À noite, a discussão com a minha mãe voltou à tona.
— Mariana, não vês que estás a criar uma barreira entre ti e o resto da aldeia? Entre a Leonor e as outras crianças? — O tom dela era quase de súplica.
— E se eu não quiser que a minha filha seja igual às outras? — rebati, já sem paciência. — E se eu quiser que ela sonhe mais alto?
— Sonhar não é pecado, filha. Mas não te esqueças de onde vens. Nem de quem somos.
As palavras dela ficaram a ecoar-me na cabeça. Passei a noite em claro, a olhar para o teto, a pensar em tudo o que tinha feito até ali. Será que estava a ser egoísta? Será que estava a usar a Leonor para compensar as minhas próprias frustrações?
No domingo, fomos à missa. Leonor insistiu em levar o vestido novo. Senti os olhares, ouvi os sussurros. No final, a Dona Emília, uma das mulheres mais velhas da aldeia, aproximou-se.
— Mariana, posso dizer-te uma coisa? — perguntou, com um sorriso gentil.
Assenti, já à espera de mais uma crítica.
— A tua filha é linda. E tu és uma mãe corajosa. Mas lembra-te: às vezes, o que nos distingue também nos isola. Não deixes que o orgulho te afaste dos teus.
Aquelas palavras tocaram-me mais do que todas as críticas.

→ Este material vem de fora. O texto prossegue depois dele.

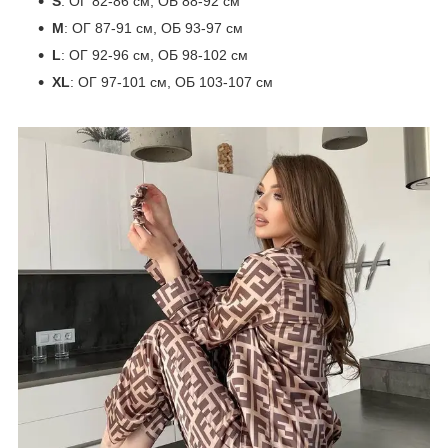
S
: ОГ 82-86 см, ОБ 88-92 см
M
: ОГ 87-91 см, ОБ 93-97 см
L
: ОГ 92-96 см, ОБ 98-102 см
XL
: ОГ 97-101 см, ОБ 103-107 см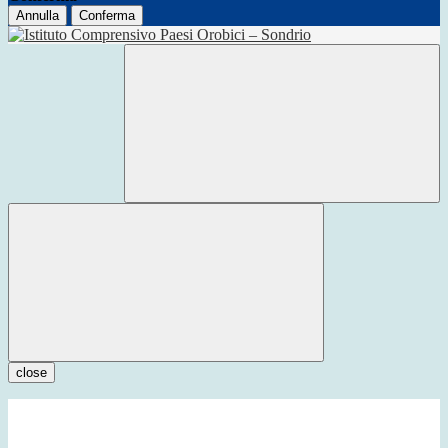
Annulla
Conferma
close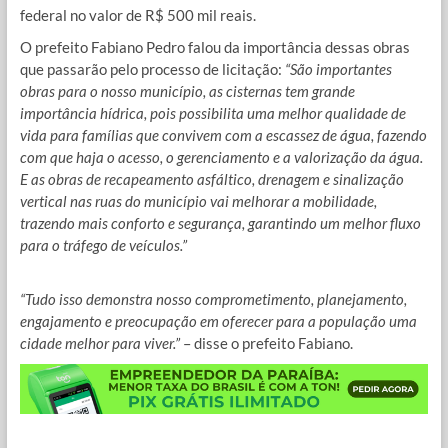
federal no valor de R$ 500 mil reais.
O prefeito Fabiano Pedro falou da importância dessas obras
que passarão pelo processo de licitação:
“São importantes
obras para o nosso município, as cisternas tem grande
importância hídrica, pois possibilita uma melhor qualidade de
vida para famílias que convivem com a escassez de água, fazendo
com que haja o acesso, o gerenciamento e a valorização da água.
E as obras de recapeamento asfáltico, drenagem e sinalização
vertical nas ruas do município vai melhorar a mobilidade,
trazendo mais conforto e segurança, garantindo um melhor fluxo
para o tráfego de veículos.”
“Tudo isso demonstra nosso comprometimento, planejamento,
engajamento e preocupação em oferecer para a população uma
cidade melhor para viver.”
– disse o prefeito Fabiano.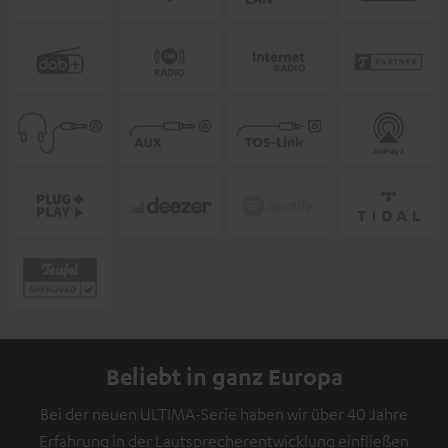
Beliebt in ganz Europa
Bei der neuen ULTIMA-Serie haben wir über 40 Jahre
Erfahrung in der Lautsprecherentwicklung einfließen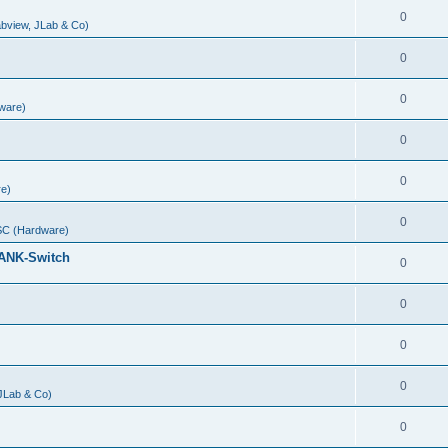
0
abview, JLab & Co)
0
0
ware)
0
0
e)
0
C (Hardware)
ANK-Switch
0
0
0
0
 JLab & Co)
0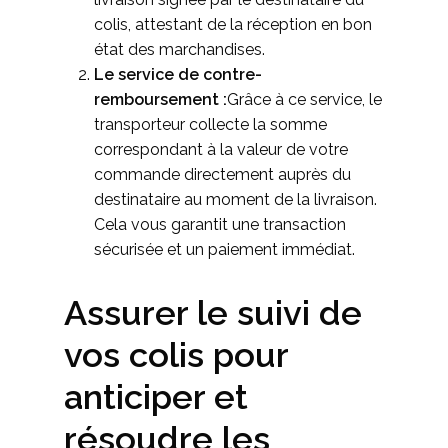
colis, attestant de la réception en bon
état des marchandises.
Le service de contre-
remboursement :
Grâce à ce service, le
transporteur collecte la somme
correspondant à la valeur de votre
commande directement auprès du
destinataire au moment de la livraison.
Cela vous garantit une transaction
sécurisée et un paiement immédiat.
Assurer le suivi de
vos colis pour
anticiper et
résoudre les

Fiquei a pensar nelas durante dias. Comecei a reparar que Leonor já não era convidada para brincar com as outras crianças. Que as mães se afastavam quando eu me aproximava. Que até a minha mãe estava mais distante.
Uma noite, Leonor veio ter comigo, olhos tristes.
— Mamã, porque é que as outras meninas não querem brincar comigo?
O meu coração partiu-se. Abracei-a com força, sem saber o que dizer. Tinha-lhe dado tudo do melhor, mas talvez lhe tivesse tirado o mais importante: o sentimento de pertença.
Na semana seguinte, guardei o vestido de marca no fundo do armário. Vesti-lhe uma roupa simples e levei-a ao parque. Aos poucos, as outras crianças aproximaram-se. Ouvi risos, vi sorrisos. Senti um alívio misturado com tristeza.
À noite, sentei-me com a minha mãe à mesa da cozinha.
— Mãe, talvez tenhas razão. Talvez eu tenha exagerado. Só queria que a Leonor tivesse orgulho em si mesma.
Ela pegou-me na mão, apertando-a com ternura.
— Ela vai ter, filha. Porque tem uma mãe que a ama. Mas o orgulho também se constrói com raízes.
Agora, olho para a Leonor a dormir e pergunto-me: onde está o equilíbrio entre querer dar o mundo a um filho e ensiná-lo a pertencer ao seu lugar? Será que o amor de mãe pode ser demasiado? E vocês, o que fariam no meu lugar?